W "uwagach dodatkowych" miał jednak zaznaczyć, że protesty w Polsce zbiegły się ze wzrostową zakażeń, co "bardzo utrudnia odseparowanie wektorów mających wpływ na wartość wypadkową", a także to, że wyższy wzrost na początku listopada "trudno powiązać bezpośrednio i jednoznacznie z protestami ponieważ wyższy wzrost zapadalności może wiązać się z innymi czynnikami". Maliszewski jako czynniki te miał wymienić "większą gęstość zaludnienia, lepszy dostęp do laboratoriów i testów, większą tolerancję dużych pracodawców na zwolnienia lekarskie, większe migracje społeczne". "A tych nie jesteśmy w stanie w łatwy i szybki sposób wyeliminować z analizy" - miał dodać.
"Zależności między protestami a zakażeniami są korelacyjne. Jeszcze raz - odradzam Ci cytowanie ich teraz, bo nie mamy tak krytycznej sytuacji epidemicznej" - miał napisać Maliszewski do premiera.
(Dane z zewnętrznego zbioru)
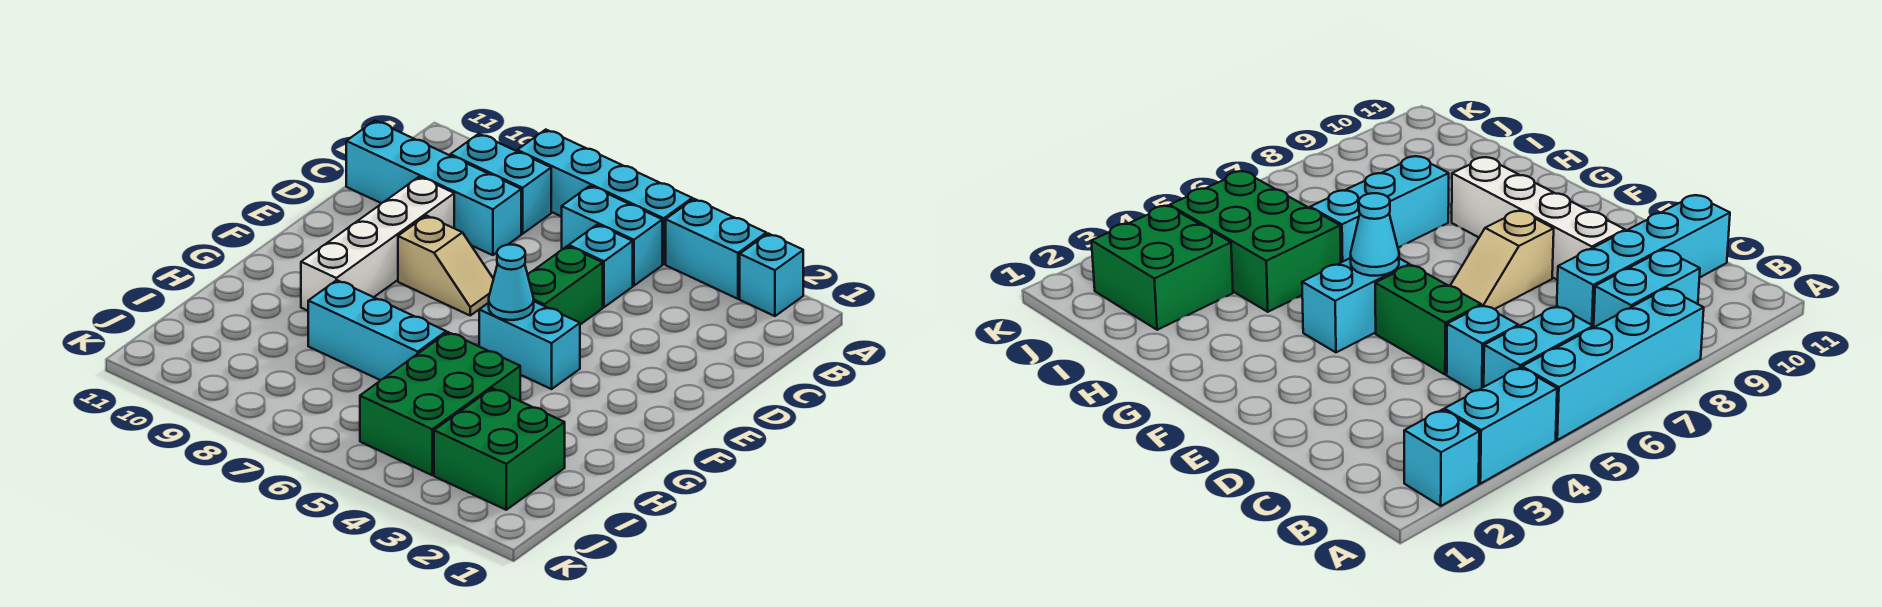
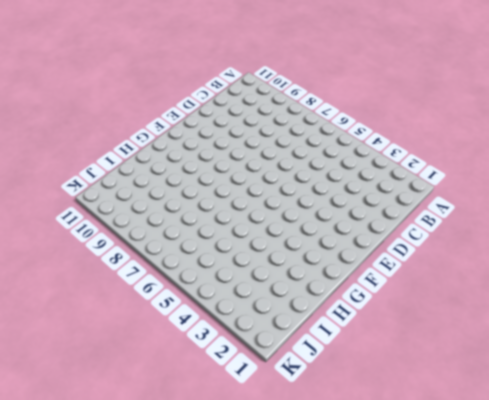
none -> cyan brick A2 level 1
none -> cyan brick A3:A4 level 1
none -> cyan brick A5:A8 level 1

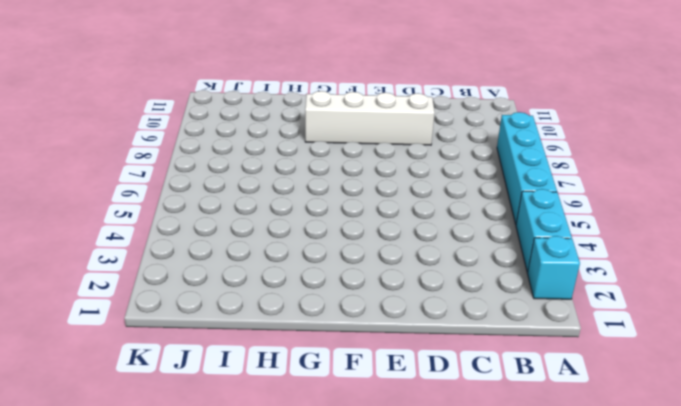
none -> cyan brick B5:B6 level 1
none -> cyan brick B8:B9 level 1
none -> cyan brick C5 level 1

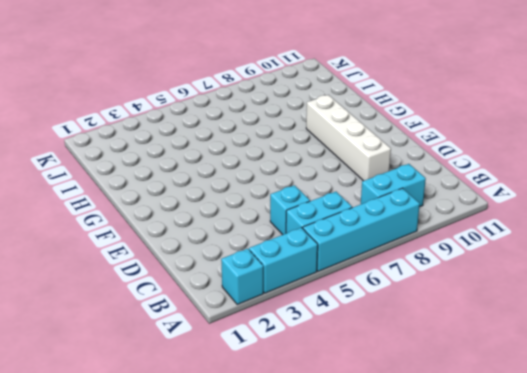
none -> cyan brick C8:C11 level 1
none -> green brick D5:E5 level 1
none -> tan slope E7:E8 level 1 top 8

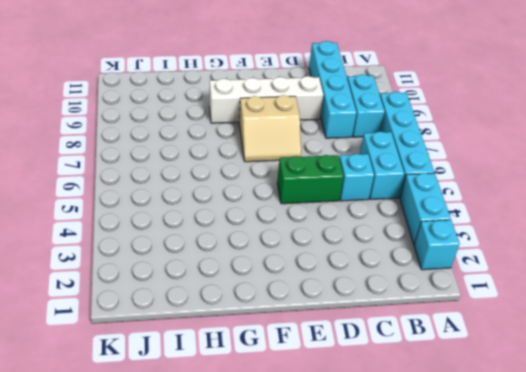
tan slope E7:F8 level 1 top 8 -> tan slope E7:E8 level 1 top 8
none -> cyan brick F4:F5 level 1
none -> green brick H4:J5 level 1
none -> cyan brick H6:H8 level 1

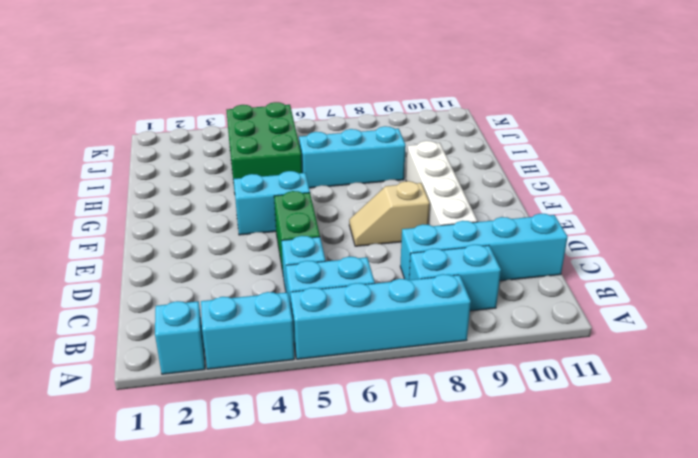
none -> green brick I2:J3 level 1
none -> cyan cone F5 level 2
"Dobrze" - miał odpowiedzieć Morawiecki. "Jak będę mówił o tym to będę wyłącznie cytował tagesSpiegel i powiem, że to wyparciu wyłącznie o tego typu dane... i pięć razy wspomnę że to w oparciu ich niemiecką gazetę" - rzekomo dodał premier.
Afera mailowa
Członkowie rządu uchylają się od odpowiedzi na pytania, które dotyczą spraw przedstawionych w ujawnionych mailach. Centrum Informacyjne Rządu wielokrotnie podkreślało, że "Polska doświadczyła ataku cybernetycznego i dezinformacyjnego prowadzonego z terenu Federacji Rosyjskiej", w związku z czym "Kancelaria Prezesa Rady Ministrów nie będzie komentować treści materiałów".
W lipcu na konferencji prasowej Michał Dworczyk mówił: "Jeśli chodzi o konkretne pytania dotyczące materiałów publikowanych na rosyjskiej platformie Telegram (komunikator, gdzie początkowo ujawniano domniemane maile - red.), konsekwentnie tutaj podtrzymujemy, że nie będziemy odnosić się do pojedynczych materiałów. Bo to jest właśnie jeden z celów atakującego – wprowadzanie dyskusji słowo przeciwko słowu, tłumaczenia, co jest prawdziwe, co jest zmanipulowane, co jest całkowicie fałszywe. W związku z tym do tego nie będziemy się odnosić".
Redakcja tvn24.pl zapytała mailowo kancelarię premiera o autentyczność opublikowanych maili. Do momentu publikacji powyższego artykułu nie otrzymaliśmy odpowiedzi.